Three years ago I took a one-week Bible class on God’s love with a UK preacher, Robin Sanderson. Pastor Robin would say again and again that God took risk when he chose to love us. “What? Why would God take risks to love us his tiny creatures?” was the question in my head. Three years from that lecture I now understand that God is the most vulnerable being.

God took risk to love his tiny creature to which he gave free will. The key word here is “free will”. God is hurt because people are free to choose whatever they want. We can despise God and reject his offer or we can love him. The fact that we have free will puts God in a vulnerable position. There are many instances where we read God’s frustrations (the sign of being hurt) in the Bible.

We are hurt by the people we love because they have free will. Normally we are hurt on two bases one is if the person we love (“eros” or “philos”) rejects our offer. Second is that the person accepts our offer but walks away in the middle of the journey. The second one is where people experience “broken-heart syndrome”. In light of this, I am thankful that I didn’t experience the second kind of hurt. No one walked away from my life. Why? The answer is because I didn’t take the risk to let anyone in.

The New Normal

Recently, I experience hurt. Here is what happened: There is this person I very much like. I mean really like. I’ve spent much time with that person than anyone for the last one year. When I befriended this person I calculated every risk from distance. I didn’t make big statements. I didn’t even consider that person to be “the best” as a friend. Even when I felt I had feelings for that person, I just knew that was a time framed feeling. One day the feeling will expire when we move apart because of jobs or other issues.

Was the feeling “eros” or “philos”? I choose “philos” for much of the days. However, recently I came to understood that it has to be more than “philos”, somewhere between “philos” and “eros”. Can we get a middle ground Koine Greek word, please?

I haven’t told the person whether I love the person with “eros” or “philos” yet. I choose not to tell the person right this time. I want to be hurt. I want to experience what it means to be hurt. I also want to believe the heart and the head are not the same. Even if I felt I calculated the risks, it was way beyond that. Love is something uncalculable.
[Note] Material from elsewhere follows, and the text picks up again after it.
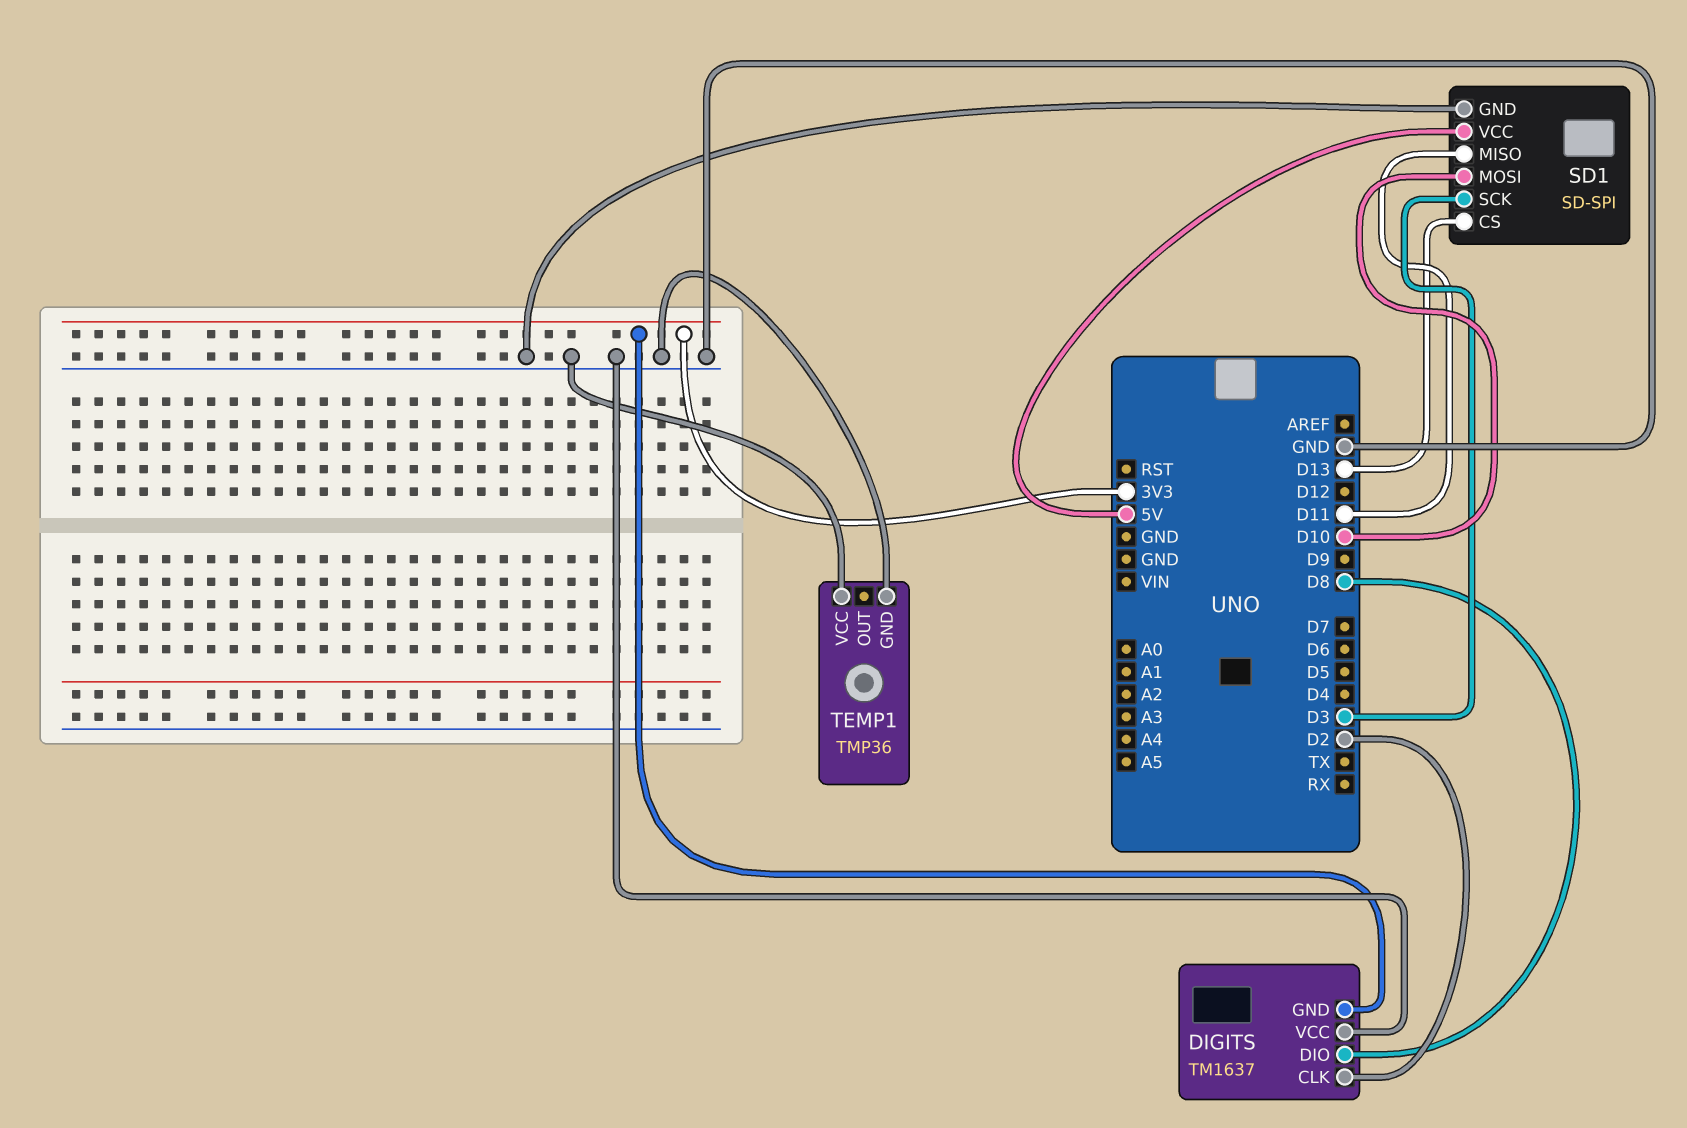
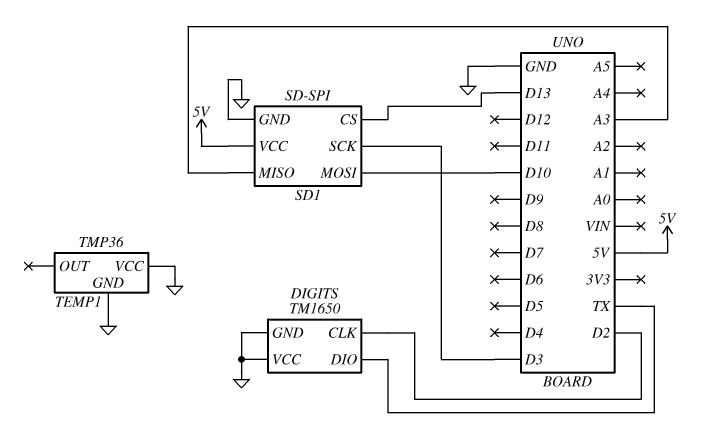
DIGITS: TM1637 -> TM1650
DIGITS pin DIO: D8 -> TX
DIGITS pin GND: 3V3 -> GND
SD1 pin MISO: D11 -> A3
Hurt is a blessing. Hurt is beautiful. If you cannot experience hurt, there is no way you know that you are in love with anyone or anything. Has someone hurt you? You should rest in the fact that you are a fire – proven lover.

The Scary Truth

When talking about being hurt, I shall not forget the ever difficult question I encounter. “Have I hurt anyone?” Most of us don’t want to hurt anyone. As much as experiencing hurt is beautiful, to hurt someone is evil. The scary truth is yes, I have hurt many people. I have failed to make to the expectations of many people who love me.

I’m deeply saddened by the fact that at times I have failed to love back the people who loved me. I wish I could love them. I wish I could do whatever it takes to please them. I couldn’t. This breaks my hurt more than the hurt of being not loved by someone. “Eros” is exclusive and sensitive. You cannot just fall in love with every person. For this reason you will hurt some of them. You will also hurt by the others. This is life.

The scariest of all truth of hurt is that I have continuously hurt the person who loved me most, God. I have hurt God in many ways. This is not “eros” or “philos”. This is “agapos”, an unconditional love. Though hurt by the tiny creature, he still sticks to the covenant he made at the cross. He loves us. You may have hurt God. You may have disobeyed him. You may have walked away in the middle of the journey with him. The truth is that He still loves you. He loves me. He loves us! He took all the risks that we might reject him someday when he considered sending his one only Son to die for us. This is love. This is “agapos”.

Coming back to the question in the introduction, “What is love?” I would answer it saying “Love is taking all the risks to have someone in your journey.” I would love to take risks to have the person who hurt me recently in my journey. Would that happen? We’ll see.